A Lei 13.465/2017 (Marco Legal das Garantias) criou um caminho alternativo para credores recuperarem veículos, máquinas e equipamentos sem passar pelo judiciário. Mas essa via extrajudicial tem regras claras — e violá-las pode anular o processo e gerar indenizações.

A recuperação extrajudicial de bens móveis é hoje uma das ferramentas mais relevantes para credores que financiam veículos, máquinas e equipamentos. Ela se baseia no Marco Legal das Garantias e permite que o credor, sob certas condições, recupere o bem diretamente — sem ajuizar ação de busca e apreensão.

Como funciona a via extrajudicial

Quando um devedor está em inadimplência, o contrato de financiamento pode prever cláusula que autoriza a retomada do bem sem intervenção judicial. O procedimento é mais rápido e menos custoso que a busca e apreensão tradicional, mas depende de alguns requisitos fundamentais.

O credor precisa enviar notificação escrita ao devedor, informando o inadimplemento e dando-lhe prazo para regularização. Esse aviso deve ser claro e acessível — o devedor tem direito a compreender exatamente o que está sendo cobrado e quando será tomada ação de recuperação.

Limites importantes

A lei não permite que o credor atue como juiz e executor ao mesmo tempo. Existem restrições claras: não é permitido invadir propriedades particulares, usar força excessiva ou constranger o devedor. A recuperação extrajudicial funciona melhor para bens que estejam em locais acessíveis — estacionamentos, garagens, vias públicas.

Se houver resistência ou risco de confronto, a via judicial (busca e apreensão) continua sendo a única segura. Tentar contornar isso expõe o credor a riscos de indenização por danos morais e materiais.

Conformidade com LGPD e notificação

A recuperação extrajudicial também exige cuidado com dados pessoais. O credor pode localizar o bem e o devedor conforme a finalidade contratual, mas deve respeitar a Lei Geral de Proteção de Dados. Compartilhar dados do mutuário com terceiros (localizadores, repossuidores) só é lícito com consentimento ou se a finalidade for explícita no contrato.

Documentação de tudo é essencial: fotos do bem, registros de localização, cópia da notificação entregue, relato do procedimento. Esse arquivo será sua defesa se o devedor contestar judicialmente a recuperação.

Risco de judicialização

O devedor pode entrar na justiça questionando o procedimento, alegando que não foi notificado corretamente, que o bem foi removido ilegalmente ou que sofreu danos. Nesses casos, o credor precisa provar que agiu conforme o contrato e a lei. Falhas procedimentais — notificação inadequada, localização errada, falta de documentação — são argumentos fortes para anulação e até indenização.

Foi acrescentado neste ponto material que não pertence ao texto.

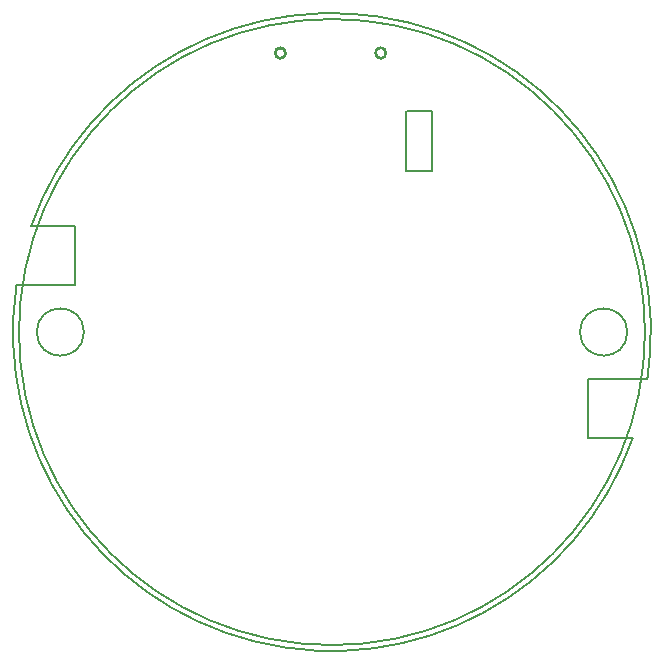
<source format=gko>
%FSLAX25Y25*%
%MOIN*%
G70*
G01*
G75*
G04 Layer_Color=16711935*
%ADD10R,0.02756X0.03347*%
%ADD11R,0.03347X0.02756*%
%ADD12R,0.03937X0.03150*%
%ADD13R,0.07874X0.06000*%
%ADD14R,0.07000X0.03150*%
%ADD15O,0.07087X0.02362*%
%ADD16O,0.02362X0.07087*%
%ADD17R,0.03937X0.02362*%
%ADD18R,0.02362X0.03937*%
%ADD19R,0.01181X0.02165*%
%ADD20R,0.01181X0.03150*%
%ADD21R,0.02165X0.01181*%
%ADD22R,0.03150X0.01181*%
%ADD23O,0.05500X0.02500*%
%ADD24R,0.05500X0.02500*%
%ADD25R,0.08661X0.11811*%
%ADD26O,0.02500X0.05500*%
%ADD27R,0.02500X0.05500*%
%ADD28O,0.03543X0.01969*%
%ADD29R,0.03543X0.01969*%
%ADD30O,0.03543X0.01969*%
%ADD31C,0.01000*%
%ADD32C,0.00800*%
%ADD33C,0.03000*%
%ADD34C,0.02000*%
%ADD35C,0.04000*%
%ADD36C,0.05000*%
%ADD37C,0.06000*%
%ADD38C,0.00600*%
%ADD39C,0.02500*%
%ADD40C,0.00500*%
%ADD41C,0.06000*%
%ADD42R,0.05906X0.05906*%
%ADD43C,0.05906*%
%ADD44R,0.05906X0.05906*%
%ADD45O,0.07874X0.11811*%
%ADD46R,0.07874X0.11811*%
%ADD47C,0.03000*%
%ADD48C,0.02000*%
%ADD49C,0.05000*%
%ADD50R,0.02559X0.04843*%
%ADD51R,0.02756X0.08268*%
%ADD52R,0.01575X0.03347*%
%ADD53C,0.07000*%
%ADD54C,0.02362*%
%ADD55C,0.00984*%
%ADD56C,0.00787*%
%ADD57R,0.01575X0.11811*%
%ADD58R,0.03556X0.04147*%
%ADD59R,0.04147X0.03556*%
%ADD60R,0.04737X0.03950*%
%ADD61R,0.08674X0.06800*%
%ADD62R,0.07800X0.03950*%
%ADD63O,0.07887X0.03162*%
%ADD64O,0.03162X0.07887*%
%ADD65R,0.04737X0.03162*%
%ADD66R,0.03162X0.04737*%
%ADD67R,0.01981X0.02965*%
%ADD68R,0.01981X0.03950*%
%ADD69R,0.02965X0.01981*%
%ADD70R,0.03950X0.01981*%
%ADD71O,0.06300X0.03300*%
%ADD72R,0.06300X0.03300*%
%ADD73R,0.09461X0.12611*%
%ADD74O,0.03300X0.06300*%
%ADD75R,0.03300X0.06300*%
%ADD76O,0.04343X0.02769*%
%ADD77R,0.04343X0.02769*%
%ADD78O,0.04343X0.02769*%
%ADD79C,0.06800*%
%ADD80R,0.06706X0.06706*%
%ADD81C,0.06706*%
%ADD82R,0.06706X0.06706*%
%ADD83O,0.08674X0.12611*%
%ADD84R,0.08674X0.12611*%
%ADD85R,0.03359X0.05643*%
%ADD86R,0.03556X0.09068*%
%ADD87R,0.02375X0.04147*%
D31*
X18027Y93007D02*
G03*
X18027Y93007I-1772J0D01*
G01*
X-15438D02*
G03*
X-15438Y93007I-1772J0D01*
G01*
D40*
X104331Y0D02*
G03*
X104331Y0I-104331J0D01*
G01*
X33500Y53826D02*
Y73626D01*
X24800Y53826D02*
X33500D01*
X25000Y73626D02*
X33500D01*
X24800Y53826D02*
Y73726D01*
X98425Y49D02*
G03*
X98425Y0I-7874J-49D01*
G01*
X-82677Y49D02*
G03*
X-82677Y0I-7874J-49D01*
G01*
X-105128Y15737D02*
G03*
X100221Y-35430I105128J-15737D01*
G01*
X105123Y-15766D02*
G03*
X-100244Y35364I-105123J15766D01*
G01*
X85315Y-15748D02*
X105000D01*
X85315Y-35433D02*
X100229D01*
X85315Y-35348D02*
Y-15748D01*
X-85515Y15748D02*
Y35348D01*
X-100199D02*
X-85515D01*
X-105128Y15748D02*
X-85515D01*
M02*

</source>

A recuperação extrajudicial é eficiente quando o procedimento é rigoroso. Credores devem garantir que o contrato preveja a cláusula de retomada com clareza, que a notificação ao devedor seja documentada e acessível, e que a localização e apreensão do bem sejam realizadas conforme os limites legais. Qualquer desvio — atuação de repossuidores sem treinamento, entrada em propriedade particular sem consentimento, ausência de notificação adequada — transforma um procedimento eficaz em risco de anulação e condenação ao credor. Revise seus procedimentos internos, padronize a documentação e considere terceiros qualificados para essa operação.